Clin Res Cardiol (2023). https://doi.org/10.1007/s00392-023-02180-w

Polymorphonuclear neutrophils promote arrhythmogenesis after myocardial infarction
J. Grune1, A. Lewis2, M. Hulsmans2, D. Rohde3, D. Calcagno4, N. Herring5, K. Channon5, S. Neubauer5, D. Sosnovik2, D. Milan2, F. Swirski2, K. R. King4, A. D. Aguirre2, P. T. Ellinor2, M. Nahrendorf2
1CC2: Institut für Physiologie, CCO, Charité - Universitätsmedizin Berlin, Berlin; 2Center for Systems Biology, Mass. General Hospital, 02114, US; 3Klinik für Innere Med. III, Kardiologie, Angiologie u. Pneumologie, Universitätsklinikum Heidelberg, Heidelberg; 4San Diego Department of Bioengineering, University of California, La Jolla, US; 5John Radcliffe Hospital/Dept. of Cardiovasc. Medicine, University of Oxford, Oxford, UK;

Sudden cardiac death, arising from abnormal electrical conduction, occurs frequently in patients with coronary heart disease. Myocardial ischemia simultaneously induces arrhythmia and massive expansion of myocardial leukocyte populations, including polymorphonuclear neutrophils. Here, we aim to study the role of neutrophils in the pathogenesis of ventricular tachycardia (VT) associated with myocardial infarction in humans and mice.

 

To investigate the role of neutrophils in MI-associated VTs, we developed a new mouse model for ventricular arrhythmias, based on hypokalemia and permanent ligation of the left coronary artery (MI). ECGs were recorded in freely moving, ambulatory mice for 24-hours post-MI. Only occasional ventricular extrasystoles were detected in hypokalemic mice without and normokalemic mice with MI, but Spontaneous Tachycardia OccuRred frequently in hypokalemic mice with Myocardial infarction (in the following referred to as STORM model). VT was particularly common during the first day after MI, and most episodes occurred during the first eight hours, a timeline that mirrors the clinical situation. In STORM mice, VT and ventricular fibrillation (Vfib) reached an incidence of 90% and 31%, respectively. The average VT burden of STORM mice was greater than 10,000 cardiac cycles, which translates to over 12 min of ventricular arrhythmia within 24 h post-MI.

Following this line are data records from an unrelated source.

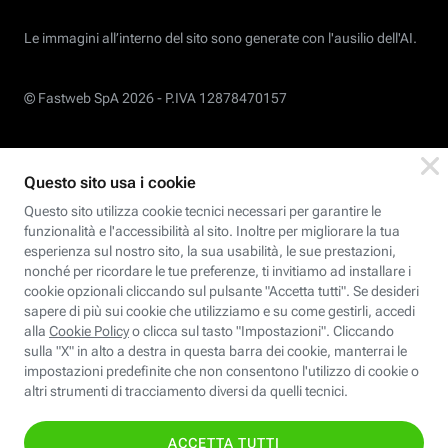
Le immagini all’interno del sito sono generate con l'ausilio dell'AI.
© Fastweb SpA 2026 -
P.IVA 12878470157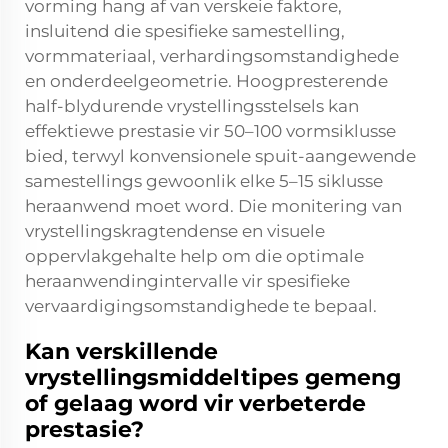
vorming hang af van verskeie faktore,
insluitend die spesifieke samestelling,
vormmateriaal, verhardingsomstandighede
en onderdeelgeometrie. Hoogpresterende
half-blydurende vrystellingsstelsels kan
effektiewe prestasie vir 50–100 vormsiklusse
bied, terwyl konvensionele spuit-aangewende
samestellings gewoonlik elke 5–15 siklusse
heraanwend moet word. Die monitering van
vrystellingskragtendense en visuele
oppervlakgehalte help om die optimale
heraanwendingintervalle vir spesifieke
vervaardigingsomstandighede te bepaal.
Kan verskillende
vrystellingsmiddeltipes gemeng
of gelaag word vir verbeterde
prestasie?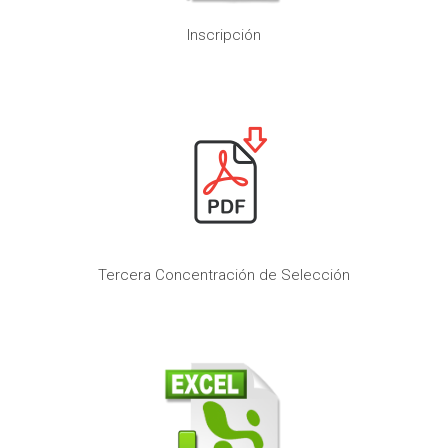
Inscripción
Tercera Concentración de Selección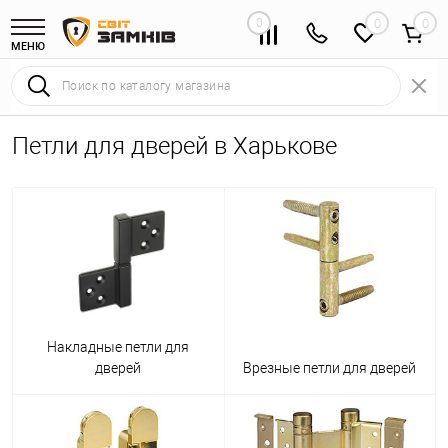
0
0
МЕНЮ
Петли для дверей в Харькове
Накладные петли для
дверей
Врезные петли для дверей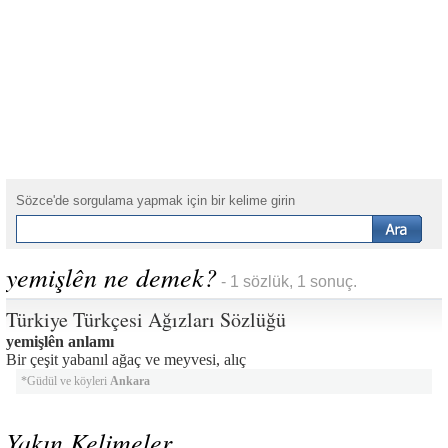
Sözce'de sorgulama yapmak için bir kelime girin
yemişlên ne demek?
- 1 sözlük, 1 sonuç.
Türkiye Türkçesi Ağızları Sözlüğü
yemişlên anlamı
Bir çeşit yabanıl ağaç ve meyvesi, alıç
*Güdül ve köyleri
Ankara
Yakın Kelimeler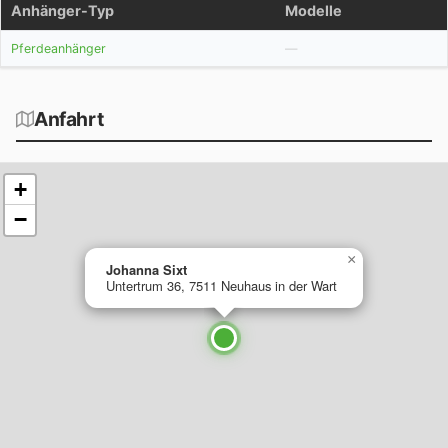
Anhänger-Typ
Modelle
Pferdeanhänger
Anfahrt
+
−
×
Johanna Sixt
Untertrum 36, 7511 Neuhaus in der Wart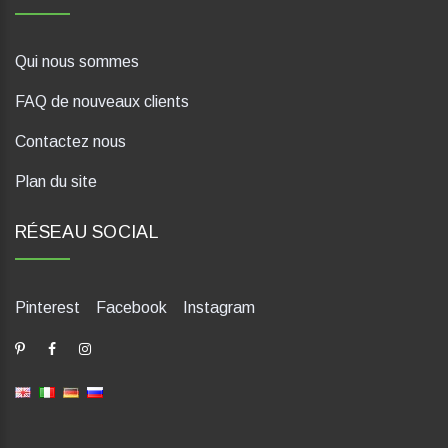
Qui nous sommes
FAQ de nouveaux clients
Contactez nous
Plan du site
RÉSEAU SOCIAL
Pinterest
Facebook
Instagram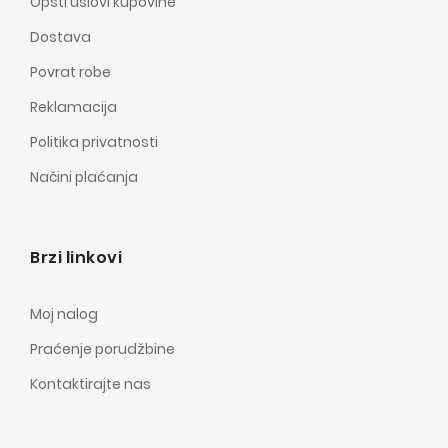
Opšti uslovi kupovine
Dostava
Povrat robe
Reklamacija
Politika privatnosti
Načini plaćanja
Brzi linkovi
Moj nalog
Praćenje porudžbine
Kontaktirajte nas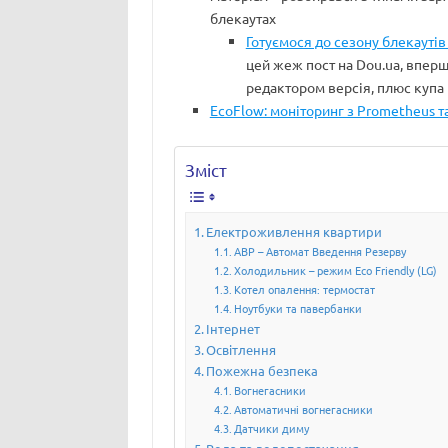
блекаутах
Готуємося до сезону блекаутів
цей жеж пост на Dou.ua, впер
редактором версія, плюс купа
EcoFlow: моніторинг з Prometheus та
Зміст
Електроживлення квартири
АВР – Автомат Введення Резерву
Холодильник – режим Eco Friendly (LG)
Котел опалення: термостат
Ноутбуки та павербанки
Інтернет
Освітлення
Пожежна безпека
Вогнегасники
Автоматичні вогнегасники
Датчики диму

Neutrophils accumulate in the infarct within minutes of ischemia onset and reach their peak abundance after 24 h, but it remains unclear whether they contribute to ventricular arrhythmias. Hence, we depleted circulating neutrophils with antibody injections against neutrophil surface markers in our STORM model. Flow cytometry confirmed neutrophil depletion in STORM mice. Importantly, neutrophil depletion lowered the ECG-monitored VT burden when compared to STORM mice with regular neutrophil counts, indicating that neutrophils promote ventricular arrhythmias. Neutrophils are well-known to induce oxidative stress via increased formation of reactive oxygen species. Five hours after coronary ligation, a fluorescent ROS imaging sensor was enriched in the infarct, yet to a lesser degree so if neutrophils were depleted, indicating that neutrophils contribute to oxidative stress in the early infarct.

To assess the relevance of neutrophils in the clinical setting, we retrospectively studied patients with ST-elevation MI (STEMI, n=217) who underwent primary percutaneous coronary intervention and subsequent continuous ECG monitoring for up to 48 hours. A higher circulating neutrophil count was associated with an increased risk of early VT. In a separate retrospective analysis, we studied the link between circulating neutrophils and clinical outcomes in a patient cohort with acute MI (both STEMI and NSTEMI, n=795). A high neutrophil count, dichotomized at the median of 6.6x109/L for this cohort, was associated with a 4-fold elevated risk of cardiac arrest or death at 30 days as compared to neutrophil counts <6.6x109/L.

 

These data demonstrate that neutrophil expansion is associated with the occurrence of ventricular arrhythmias and adverse prognosis in MI patients. Viewed together with mechanistic data from STORM mice in which neutrophil depletion reduced the VT burden, these data provide proof-of-concept for neutrophils promoting ventricular arrhythmia.